━━━ DATA FOR THIS TASK

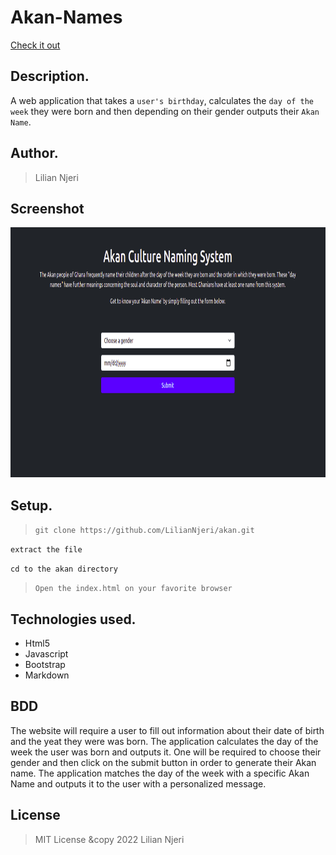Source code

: # Akan-Names
[Check it out](https://liliannjeri.github.io/akan/)

## Description.
A web application that takes a ``user's birthday``, calculates the ``day of the week`` they were born and then depending on their gender outputs their ``Akan Name``. 

## Author.
 > Lilian Njeri

## Screenshot
<img src="https://raw.githubusercontent.com/LilianNjeri/akan/master/images/akan.png" width="800px" height="400px">

 ## Setup.
 > ``git clone https://github.com/LilianNjeri/akan.git ``
 
 ``extract the file``
 
 ``cd to the akan directory``
 
 > ``Open the index.html on your favorite browser``

 ## Technologies used.
  * Html5
  * Javascript
  * Bootstrap
  * Markdown

  ## BDD
The website will require a user to fill out information about their date of birth and the yeat they were was born. The application calculates the day of the week the user was born and outputs it. One will be required to choose their gender and then click on the submit button in order to generate their Akan name. The application matches the day of the week with a specific Akan Name and outputs it to the user with a personalized message.

## License
> MIT License &copy 2022 Lilian Njeri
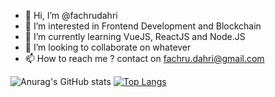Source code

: - 👋 Hi, I’m @fachrudahri
- 👀 I’m interested in Frontend Development and Blockchain
- 🌱 I’m currently learning VueJS, ReactJS and Node.JS
- 💞️ I’m looking to collaborate on whatever
- 📫 How to reach me ? contact on fachru.dahri@gmail.com

![Anurag's GitHub stats](https://github-readme-stats.vercel.app/api?username=dntffm&count_private=true)
[![Top Langs](https://github-readme-stats.vercel.app/api/top-langs/?username=dntffm&exclude_repo=github-readme-stats,anuraghazra.github.io)](https://github.com/anuraghazra/github-readme-stats)
<!---
dntffm/dntffm is a ✨ special ✨ repository because its `README.md` (this file) appears on your GitHub profile.
You can click the Preview link to take a look at your changes.
--->
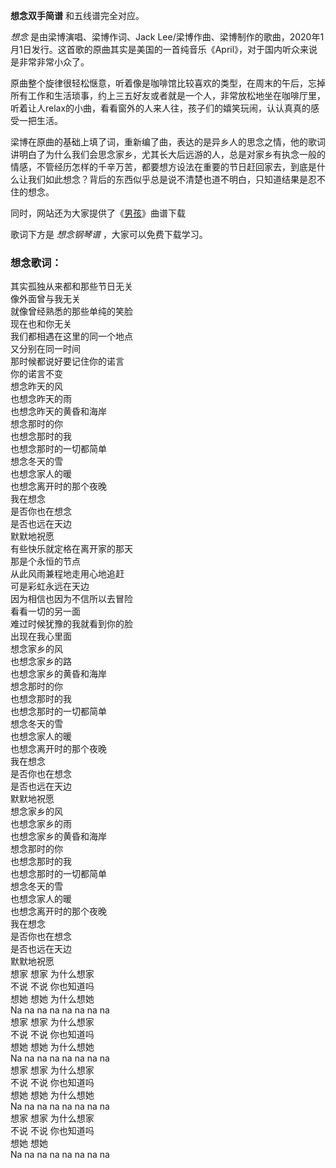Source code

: 

**想念双手简谱** 和五线谱完全对应。

_想念_ 是由梁博演唱、梁博作词、Jack
Lee/梁博作曲、梁博制作的歌曲，2020年1月1日发行。这首歌的原曲其实是美国的一首纯音乐《April》，对于国内听众来说是非常非常小众了。

原曲整个旋律很轻松惬意，听着像是咖啡馆比较喜欢的类型，在周末的午后，忘掉所有工作和生活琐事，约上三五好友或者就是一个人，非常放松地坐在咖啡厅里，听着让人relax的小曲，看看窗外的人来人往，孩子们的嬉笑玩闹，认认真真的感受一把生活。

梁博在原曲的基础上填了词，重新编了曲，表达的是异乡人的思念之情，他的歌词讲明白了为什么我们会思念家乡，尤其长大后远游的人，总是对家乡有执念一般的情感，不管经历怎样的千辛万苦，都要想方设法在重要的节日赶回家去，到底是什么让我们如此想念？背后的东西似乎总是说不清楚也道不明白，只知道结果是忍不住的想念。

同时，网站还为大家提供了《[男孩](Music-8009-男孩-梁博.html "男孩")》曲谱下载

歌词下方是 _想念钢琴谱_ ，大家可以免费下载学习。

### 想念歌词：

其实孤独从来都和那些节日无关  
像外面曾与我无关  
就像曾经熟悉的那些单纯的笑脸  
现在也和你无关  
我们都相遇在这里的同一个地点  
又分别在同一时间  
那时候都说好要记住你的诺言  
你的诺言不变  
想念昨天的风  
也想念昨天的雨  
也想念昨天的黄昏和海岸  
想念那时的你  
也想念那时的我  
也想念那时的一切都简单  
想念冬天的雪  
也想念家人的暖  
也想念离开时的那个夜晚  
我在想念  
是否你也在想念  
是否也远在天边  
默默地祝愿  
有些快乐就定格在离开家的那天  
那是个永恒的节点  
从此风雨兼程地走用心地追赶  
可是彩虹永远在天边  
因为相信也因为不信所以去冒险  
看看一切的另一面  
难过时候犹豫的我就看到你的脸  
出现在我心里面  
想念家乡的风  
也想念家乡的路  
也想念家乡的黄昏和海岸  
想念那时的你  
也想念那时的我  
也想念那时的一切都简单  
想念冬天的雪  
也想念家人的暖  
也想念离开时的那个夜晚  
我在想念  
是否你也在想念  
是否也远在天边  
默默地祝愿  
想念家乡的风  
也想念家乡的雨  
也想念家乡的黄昏和海岸  
想念那时的你  
也想念那时的我  
也想念那时的一切都简单  
想念冬天的雪  
也想念家人的暖  
也想念离开时的那个夜晚  
我在想念  
是否你也在想念  
是否也远在天边  
默默地祝愿  
想家 想家 为什么想家  
不说 不说 你也知道吗  
想她 想她 为什么想她  
Na na na na na na na na  
想家 想家 为什么想家  
不说 不说 你也知道吗  
想她 想她 为什么想她  
Na na na na na na na na  
想家 想家 为什么想家  
不说 不说 你也知道吗  
想她 想她 为什么想她  
Na na na na na na na na  
想家 想家 为什么想家  
不说 不说 你也知道吗  
想她 想她  
Na na na na na na na na

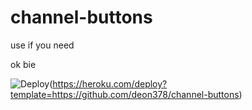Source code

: # channel-buttons
use if you need 



ok bie 


![Deploy](https://www.herokucdn.com/deploy/button.svg)(https://heroku.com/deploy?template=https://github.com/deon378/channel-buttons)
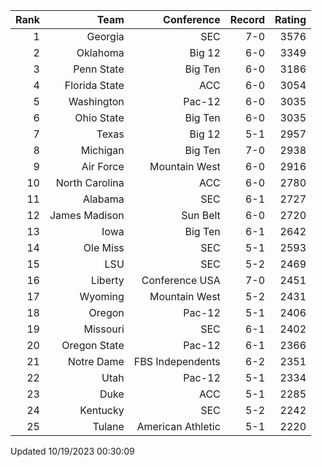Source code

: | Rank  | Team                 | Conference           | Record   | Rating |
| ---:  | ---:                 | ---:                 | ---:     | ---:   |
| 1     | Georgia              | SEC                  | 7-0      | 3576   |
| 2     | Oklahoma             | Big 12               | 6-0      | 3349   |
| 3     | Penn State           | Big Ten              | 6-0      | 3186   |
| 4     | Florida State        | ACC                  | 6-0      | 3054   |
| 5     | Washington           | Pac-12               | 6-0      | 3035   |
| 6     | Ohio State           | Big Ten              | 6-0      | 3035   |
| 7     | Texas                | Big 12               | 5-1      | 2957   |
| 8     | Michigan             | Big Ten              | 7-0      | 2938   |
| 9     | Air Force            | Mountain West        | 6-0      | 2916   |
| 10    | North Carolina       | ACC                  | 6-0      | 2780   |
| 11    | Alabama              | SEC                  | 6-1      | 2727   |
| 12    | James Madison        | Sun Belt             | 6-0      | 2720   |
| 13    | Iowa                 | Big Ten              | 6-1      | 2642   |
| 14    | Ole Miss             | SEC                  | 5-1      | 2593   |
| 15    | LSU                  | SEC                  | 5-2      | 2469   |
| 16    | Liberty              | Conference USA       | 7-0      | 2451   |
| 17    | Wyoming              | Mountain West        | 5-2      | 2431   |
| 18    | Oregon               | Pac-12               | 5-1      | 2406   |
| 19    | Missouri             | SEC                  | 6-1      | 2402   |
| 20    | Oregon State         | Pac-12               | 6-1      | 2366   |
| 21    | Notre Dame           | FBS Independents     | 6-2      | 2351   |
| 22    | Utah                 | Pac-12               | 5-1      | 2334   |
| 23    | Duke                 | ACC                  | 5-1      | 2285   |
| 24    | Kentucky             | SEC                  | 5-2      | 2242   |
| 25    | Tulane               | American Athletic    | 5-1      | 2220   |

Updated 10/19/2023 00:30:09
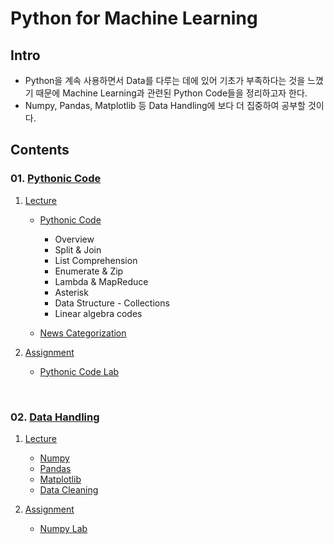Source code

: # Python for Machine Learning

## Intro

- Python을 계속 사용하면서 Data를 다루는 데에 있어 기초가 부족하다는 것을 느꼈기 때문에 Machine Learning과 관련된 Python Code들을 정리하고자 한다.
- Numpy, Pandas, Matplotlib 등 Data Handling에 보다 더 집중하여 공부할 것이다.

## Contents

### 01. [Pythonic Code]()

1. [Lecture]()

    - [Pythonic Code]()
        - Overview
        - Split & Join
        - List Comprehension
        - Enumerate & Zip
        - Lambda & MapReduce
        - Asterisk
        - Data Structure - Collections
        - Linear algebra codes

    - [News Categorization]()

2. [Assignment]()

    - [Pythonic Code Lab]()

<br>

### 02. [Data Handling]()

1. [Lecture]()

    - [Numpy]()
    - [Pandas]()
    - [Matplotlib]()
    - [Data Cleaning]()

2. [Assignment]()

    - [Numpy Lab]()
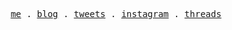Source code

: <p align="center">
  <samp>
    <a href="https://lzzzs.top">me</a> .
    <a href="https://blog.lzzzs.top">blog</a> .
    <a href="https://twitter.com/lzzzzzzzssssss">tweets</a> .
    <a href="https://www.instagram.com/lzzzs1216">instagram</a> .
    <a href="https://www.threads.net/@lzzzs1216">threads</a>
  </samp>
</p>
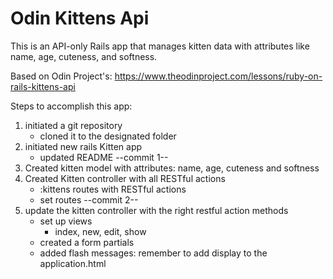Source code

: # Odin Kittens Api

This is an API-only Rails app that manages kitten data with attributes like name, age, cuteness, and softness.

Based on Odin Project's: https://www.theodinproject.com/lessons/ruby-on-rails-kittens-api

Steps to accomplish this app:

1. initiated a git repository
    - cloned it to the designated folder
2. initiated new rails Kitten app
    - updated README
--commit 1--
3. Created kitten model with attributes: name, age, cuteness and softness
4. Created Kitten controller with all RESTful actions 
    - :kittens routes with RESTful actions
    - set routes
--commit 2--
5. update the kitten controller with the right restful action methods
    - set up views 
        - index, new, edit, show
    - created a form partials
    - added flash messages: remember to add display to the application.html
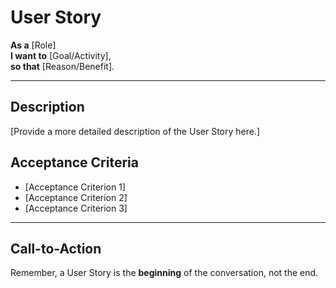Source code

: # User Story

**As a** [Role]  
**I want to** [Goal/Activity],  
**so that** [Reason/Benefit].

---

## Description

[Provide a more detailed description of the User Story here.]

## Acceptance Criteria

- [Acceptance Criterion 1]
- [Acceptance Criterion 2]
- [Acceptance Criterion 3]

---

<!-- 
## INVEST Criteria

- **I - Independent:** Is the User Story independent of others?
- **N - Negotiable:** Can the User Story be adjusted or negotiated?
- **V - Valuable:** Does the User Story provide value to the user?
- **E - Estimable:** Can the effort required to implement the User Story be estimated?
- **S - Small:** Is the User Story small enough to be completed within one iteration?
- **T - Testable:** Can the User Story be tested to verify it meets the acceptance criteria?
-->

<!-- 
## Practical Tips

- Use everyday language.
- Be precise but avoid overly technical terms.
- Emphasize acceptance criteria.
- Validate with the team for clarity and understanding.
- Keep User Stories visible and accessible to all stakeholders.
-->

## Call-to-Action

Remember, a User Story is the **beginning** of the conversation, not the end.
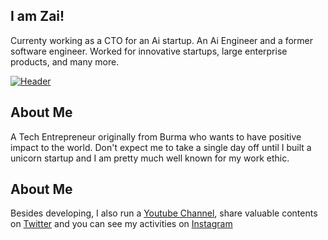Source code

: ## I am Zai!

Currenty working as a CTO for an Ai startup. An Ai Engineer and a former software engineer. Worked for innovative startups, large enterprise products, and many more.

[![Header](https://github.com/zaiYellYintAung/zaiYellYintAung/blob/master/banner.png?raw=true "Header")](https://github.com/zaiYellYintAung)

## About Me

A Tech Entrepreneur originally from Burma who wants to have positive impact to the world. Don't expect me to take a single day off until I built a unicorn startup and I am pretty much well known for my work ethic.

## About Me

Besides developing, I also run a [Youtube Channel](https://www.youtube.com/@batman_zai), share valuable contents on [Twitter](https://www.youtube.com/@batman_zai) and you can see my activities on [Instagram](https://www.youtube.com/@batman_zai)

<!--
**AntonioErdeljac/AntonioErdeljac** is a ✨ _special_ ✨ repository because its `README.md` (this file) appears on your GitHub profile.

Here are some ideas to get you started:

- 🔭 I’m currently working on ...
- 🌱 I’m currently learning ...
- 👯 I’m looking to collaborate on ...
- 🤔 I’m looking for help with ...
- 💬 Ask me about ...
- 📫 How to reach me: ...
- 😄 Pronouns: ...
- ⚡ Fun fact: ...
-->
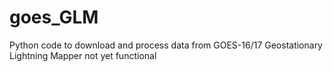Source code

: # goes_GLM
Python code to download and process data from GOES-16/17 Geostationary Lightning Mapper
not yet functional
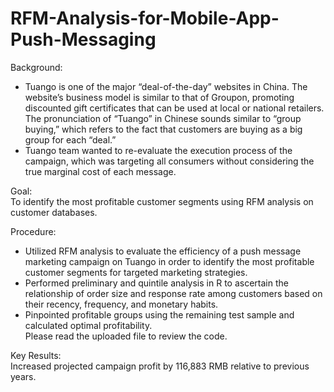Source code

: # RFM-Analysis-for-Mobile-App-Push-Messaging
Background: 
+ Tuango is one of the major “deal-of-the-day” websites in China. The website’s business model is similar to that of Groupon, promoting discounted gift certificates that can be used at local or national retailers. The pronunciation of “Tuango” in Chinese sounds similar to “group buying,” which refers to the fact that customers are buying as a big group for each “deal.” 
+ Tuango team wanted to re-evaluate the execution process of the campaign, which was targeting all consumers without considering the true marginal cost of each message.

Goal:  
To identify the most profitable customer segments using RFM analysis on customer databases.  
  
Procedure:
- Utilized RFM analysis to evaluate the efficiency of a push message marketing campaign on Tuango in order to identify the most
profitable customer segments for targeted marketing strategies.   
- Performed preliminary and quintile analysis in R to ascertain the relationship of order size and response rate among customers
based on their recency, frequency, and monetary habits.   
- Pinpointed profitable groups using the remaining test sample and calculated optimal profitability.     
Please read the uploaded file to review the code.  
  
Key Results:   
Increased projected campaign profit by 116,883 RMB relative to previous years.   
  
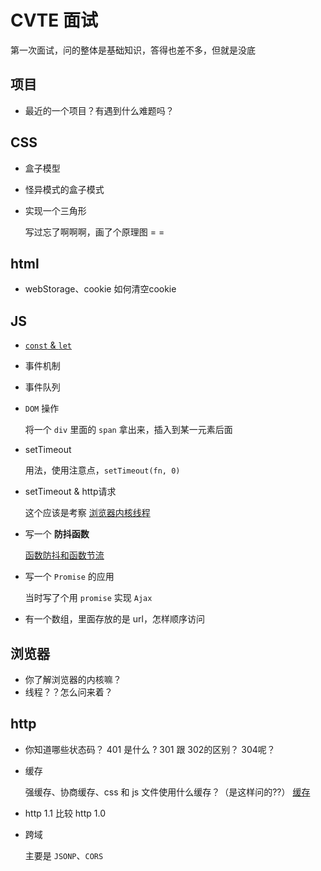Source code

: # CVTE 面试

第一次面试，问的整体是基础知识，答得也差不多，但就是没底

## 项目

  - 最近的一个项目？有遇到什么难题吗？

## CSS

  - 盒子模型

  - 怪异模式的盒子模式

  - 实现一个三角形

    写过忘了啊啊啊，画了个原理图 = =

## html

  - webStorage、cookie 如何清空cookie

## JS

  - [`const` & `let`](./JS/throttle&debounce.md)
  - 事件机制
  - 事件队列
  - `DOM` 操作
   
    将一个 `div` 里面的 `span` 拿出来，插入到某一元素后面

  - setTimeout

    用法，使用注意点，`setTimeout(fn, 0)`
    
  - setTimeout & http请求

    这个应该是考察 [浏览器内核线程]()
      
  - 写一个 **防抖函数**

    [函数防抖和函数节流](./JS/throttle&debounce.md)
    
  - 写一个 `Promise` 的应用

    当时写了个用 `promise` 实现 `Ajax`
    
  - 有一个数组，里面存放的是 url，怎样顺序访问

## 浏览器

  - 你了解浏览器的内核嘛？
  - 线程？？怎么问来着？

## http

  - 你知道哪些状态码？ 401 是什么 ? 301 跟 302的区别？ 304呢？
  - 缓存

    强缓存、协商缓存、css 和 js 文件使用什么缓存？（是这样问的??）
    [缓存](../performance/缓存.md)

  - http 1.1 比较 http 1.0

  - 跨域

    主要是 `JSONP`、`CORS`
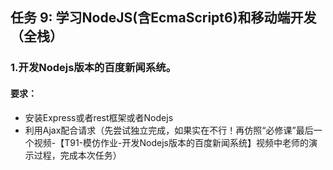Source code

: ## 任务 9: 学习NodeJS(含EcmaScript6)和移动端开发（全栈）

### 1.开发Nodejs版本的百度新闻系统。
#### 要求：
* 安装Express或者rest框架或者Nodejs
* 利用Ajax配合请求（先尝试独立完成，如果实在不行！再仿照“必修课”最后一个视频-【T91-模仿作业-开发Nodejs版本的百度新闻系统】视频中老师的演示过程，完成本次任务）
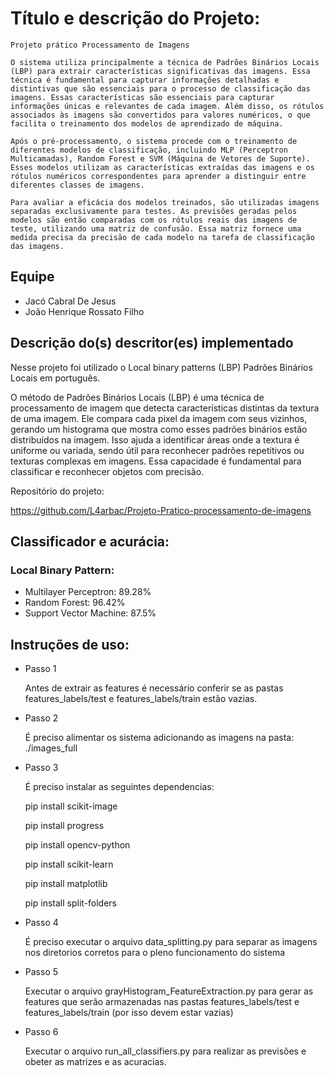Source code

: # Título e descrição do Projeto:

    Projeto prático Processamento de Imagens

    O sistema utiliza principalmente a técnica de Padrões Binários Locais (LBP) para extrair características significativas das imagens. Essa técnica é fundamental para capturar informações detalhadas e distintivas que são essenciais para o processo de classificação das imagens. Essas características são essenciais para capturar informações únicas e relevantes de cada imagem. Além disso, os rótulos associados às imagens são convertidos para valores numéricos, o que facilita o treinamento dos modelos de aprendizado de máquina.

    Após o pré-processamento, o sistema procede com o treinamento de diferentes modelos de classificação, incluindo MLP (Perceptron Multicamadas), Random Forest e SVM (Máquina de Vetores de Suporte). Esses modelos utilizam as características extraídas das imagens e os rótulos numéricos correspondentes para aprender a distinguir entre diferentes classes de imagens.

    Para avaliar a eficácia dos modelos treinados, são utilizadas imagens separadas exclusivamente para testes. As previsões geradas pelos modelos são então comparadas com os rótulos reais das imagens de teste, utilizando uma matriz de confusão. Essa matriz fornece uma medida precisa da precisão de cada modelo na tarefa de classificação das imagens.

## Equipe

- Jacó Cabral De Jesus
- João Henrique Rossato Filho


## Descrição do(s) descritor(es) implementado
Nesse projeto foi utilizado o Local binary patterns (LBP) Padrões Binários Locais em português.

O método de Padrões Binários Locais (LBP) é uma técnica de processamento de imagem que detecta características distintas da textura de uma imagem. Ele compara cada pixel da imagem com seus vizinhos, gerando um histograma que mostra como esses padrões binários estão distribuídos na imagem. Isso ajuda a identificar áreas onde a textura é uniforme ou variada, sendo útil para reconhecer padrões repetitivos ou texturas complexas em imagens. Essa capacidade é fundamental para classificar e reconhecer objetos com precisão.

Repositório do projeto:

https://github.com/L4arbac/Projeto-Pratico-processamento-de-imagens

## Classificador e acurácia:    

### Local Binary Pattern:

- Multilayer Perceptron: 89.28%
- Random Forest: 96.42%
- Support Vector Machine: 87.5%


 
##  Instruções de uso:
- Passo 1

    Antes de extrair as features é necessário conferir se as pastas features_labels/test e features_labels/train estão vazias.

- Passo 2

    É preciso alimentar os sistema adicionando as imagens na pasta: ./images_full

- Passo 3

    É preciso instalar as seguintes dependencias:
    
    pip install scikit-image 

    pip install progress

    pip install opencv-python

    pip install scikit-learn 

    pip install matplotlib   

    pip install split-folders

- Passo 4 
    
    É preciso executar o arquivo data_splitting.py para separar as imagens nos diretorios corretos para o pleno funcionamento do sistema

- Passo 5

    Executar o arquivo grayHistogram_FeatureExtraction.py para gerar as features que serão armazenadas nas pastas features_labels/test e features_labels/train (por isso devem estar vazias)

- Passo 6 

    Executar o arquivo run_all_classifiers.py para realizar as previsões e obeter as matrizes e as acuracias.
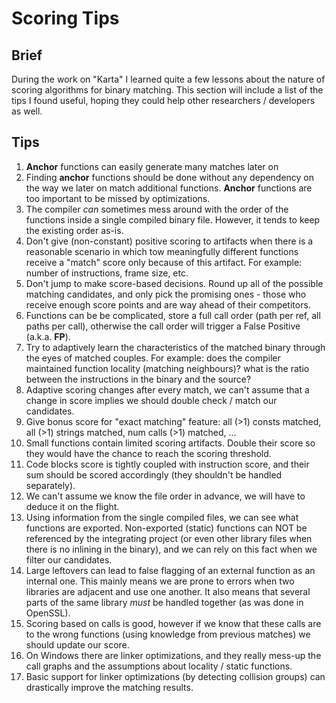 Scoring Tips
==========
Brief
------
During the work on "Karta" I learned quite a few lessons about the nature of scoring algorithms for binary matching. This section will include a list of the tips I found useful, hoping they could help other researchers / developers as well.

Tips
-----
1. **Anchor** functions can easily generate many matches later on
2. Finding **anchor** functions should be done without any dependency on  the way we later on match additional functions. **Anchor** functions are too important to be missed by optimizations.
3. The compiler *can* sometimes mess around with the order of the functions inside a single compiled binary file. However, it tends to keep the existing order as-is.
4. Don't give (non-constant) positive scoring to artifacts when there is a reasonable scenario in which tow meaningfully different functions receive a "match" score only because of this artifact. For example: number of instructions, frame size, etc.
5. Don't jump to make score-based decisions. Round up all of the possible matching candidates, and only pick the promising ones - those who receive enough score points and are way ahead of their competitors.
6. Functions can be be complicated, store a full call order (path per ref, all paths per call), otherwise the call order will trigger a False Positive (a.k.a. **FP**).
7. Try to adaptively learn the characteristics of the matched binary through the eyes of matched couples. For example: does the compiler maintained function locality (matching neighbours)? what is the ratio between the instructions in the binary and the source?
8. Adaptive scoring changes after every match, we can't assume that a change in score implies we should double check / match our candidates.
9. Give bonus score for "exact matching" feature: all (>1) consts matched, all (>1) strings matched, num calls (>1) matched, ...
10. Small functions contain limited scoring artifacts. Double their score so they would have the chance to reach the scoring threshold.
11. Code blocks score is tightly coupled with instruction score, and their sum should be scored accordingly (they shouldn't be handled separately).
12. We can't assume we know the file order in advance, we will have to deduce it on the flight.
13. Using information from the single compiled files, we can see what functions are exported. Non-exported (static) functions can NOT be referenced by the integrating project (or even other library files when there is no inlining in the binary), and we can rely on this fact when we filter our candidates.
14. Large leftovers can lead to false flagging of an external function as an internal one. This mainly means we are prone to errors when two libraries are adjacent and use one another. It also means that several parts of the same library *must* be handled together (as was done in OpenSSL).
15. Scoring based on calls is good, however if we know that these calls are to the wrong functions (using knowledge from previous matches) we should update our score.
16. On Windows there are linker optimizations, and they really mess-up the call graphs and the assumptions about locality / static functions.
17. Basic support for linker optimizations (by detecting collision groups) can drastically improve the matching results.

━━━━━━

== REQUEST ==
Return exactly, and only, the lines above starting at the line that contains "1. **Anchor** functions" and ending at the line that contains "3. The compiler".

== SOLVED PROBLEM ==
1. **Anchor** functions can easily generate many matches later on
2. Finding **anchor** functions should be done without any dependency on  the way we later on match additional functions. **Anchor** functions are too important to be missed by optimizations.
3. The compiler *can* sometimes mess around with the order of the functions inside a single compiled binary file. However, it tends to keep the existing order as-is.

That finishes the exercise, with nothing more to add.